**TASK DIRECTIONS**
From the records, return each line that has the word "Later" in it.

**Records drawn from a dataset**
☆ ☆ ☆ ☆
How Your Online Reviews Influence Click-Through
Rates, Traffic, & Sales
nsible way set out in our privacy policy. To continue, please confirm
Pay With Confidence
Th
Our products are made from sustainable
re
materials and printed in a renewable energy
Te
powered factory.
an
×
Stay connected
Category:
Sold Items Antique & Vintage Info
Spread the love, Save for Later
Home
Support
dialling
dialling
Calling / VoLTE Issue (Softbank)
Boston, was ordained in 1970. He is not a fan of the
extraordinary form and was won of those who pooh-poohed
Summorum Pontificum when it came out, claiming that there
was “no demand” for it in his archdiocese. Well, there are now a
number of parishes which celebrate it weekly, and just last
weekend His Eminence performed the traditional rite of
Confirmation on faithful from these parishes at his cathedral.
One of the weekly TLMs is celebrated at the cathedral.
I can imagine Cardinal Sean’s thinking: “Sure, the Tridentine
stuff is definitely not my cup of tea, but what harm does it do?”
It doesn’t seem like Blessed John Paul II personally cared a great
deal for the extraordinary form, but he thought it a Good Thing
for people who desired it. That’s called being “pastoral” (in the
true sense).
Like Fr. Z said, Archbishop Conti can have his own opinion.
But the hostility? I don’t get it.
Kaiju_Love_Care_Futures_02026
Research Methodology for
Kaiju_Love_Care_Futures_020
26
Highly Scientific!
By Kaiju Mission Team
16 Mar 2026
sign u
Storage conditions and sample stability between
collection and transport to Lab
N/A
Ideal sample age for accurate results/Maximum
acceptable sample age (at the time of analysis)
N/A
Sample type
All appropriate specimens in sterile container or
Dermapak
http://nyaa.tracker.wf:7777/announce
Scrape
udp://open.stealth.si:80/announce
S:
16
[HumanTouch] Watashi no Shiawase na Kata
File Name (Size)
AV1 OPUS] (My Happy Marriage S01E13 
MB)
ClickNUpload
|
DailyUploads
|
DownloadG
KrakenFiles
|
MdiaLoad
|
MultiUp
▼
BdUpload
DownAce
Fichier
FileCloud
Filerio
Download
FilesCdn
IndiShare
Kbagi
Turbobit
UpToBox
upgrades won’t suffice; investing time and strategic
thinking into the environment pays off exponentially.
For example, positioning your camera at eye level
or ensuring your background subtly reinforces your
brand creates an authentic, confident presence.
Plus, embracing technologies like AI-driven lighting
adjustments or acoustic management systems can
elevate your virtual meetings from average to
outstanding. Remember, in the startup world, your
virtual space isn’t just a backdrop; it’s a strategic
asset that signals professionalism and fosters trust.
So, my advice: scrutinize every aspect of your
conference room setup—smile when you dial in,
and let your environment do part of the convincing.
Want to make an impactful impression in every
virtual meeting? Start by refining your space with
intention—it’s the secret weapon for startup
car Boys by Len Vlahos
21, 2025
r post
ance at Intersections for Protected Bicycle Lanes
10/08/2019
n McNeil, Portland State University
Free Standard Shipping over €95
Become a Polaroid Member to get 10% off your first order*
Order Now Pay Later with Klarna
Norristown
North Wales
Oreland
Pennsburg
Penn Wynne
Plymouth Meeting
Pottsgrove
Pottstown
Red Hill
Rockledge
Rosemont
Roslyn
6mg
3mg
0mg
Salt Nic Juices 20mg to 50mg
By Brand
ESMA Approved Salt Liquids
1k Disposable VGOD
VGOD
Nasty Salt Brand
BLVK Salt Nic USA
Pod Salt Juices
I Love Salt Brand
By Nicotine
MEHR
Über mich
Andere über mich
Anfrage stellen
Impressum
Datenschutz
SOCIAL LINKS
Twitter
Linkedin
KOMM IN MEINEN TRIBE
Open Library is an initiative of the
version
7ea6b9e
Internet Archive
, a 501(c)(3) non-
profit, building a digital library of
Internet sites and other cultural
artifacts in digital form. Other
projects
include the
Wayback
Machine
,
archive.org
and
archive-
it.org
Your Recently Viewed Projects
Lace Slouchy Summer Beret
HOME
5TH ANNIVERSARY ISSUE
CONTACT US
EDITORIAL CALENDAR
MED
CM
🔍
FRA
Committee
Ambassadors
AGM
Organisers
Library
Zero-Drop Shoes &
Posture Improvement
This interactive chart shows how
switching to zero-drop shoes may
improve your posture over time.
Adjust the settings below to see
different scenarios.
☆ ☆ ☆ ☆
**REPLY**
Spread the love, Save for Later
Order Now Pay Later with Klarna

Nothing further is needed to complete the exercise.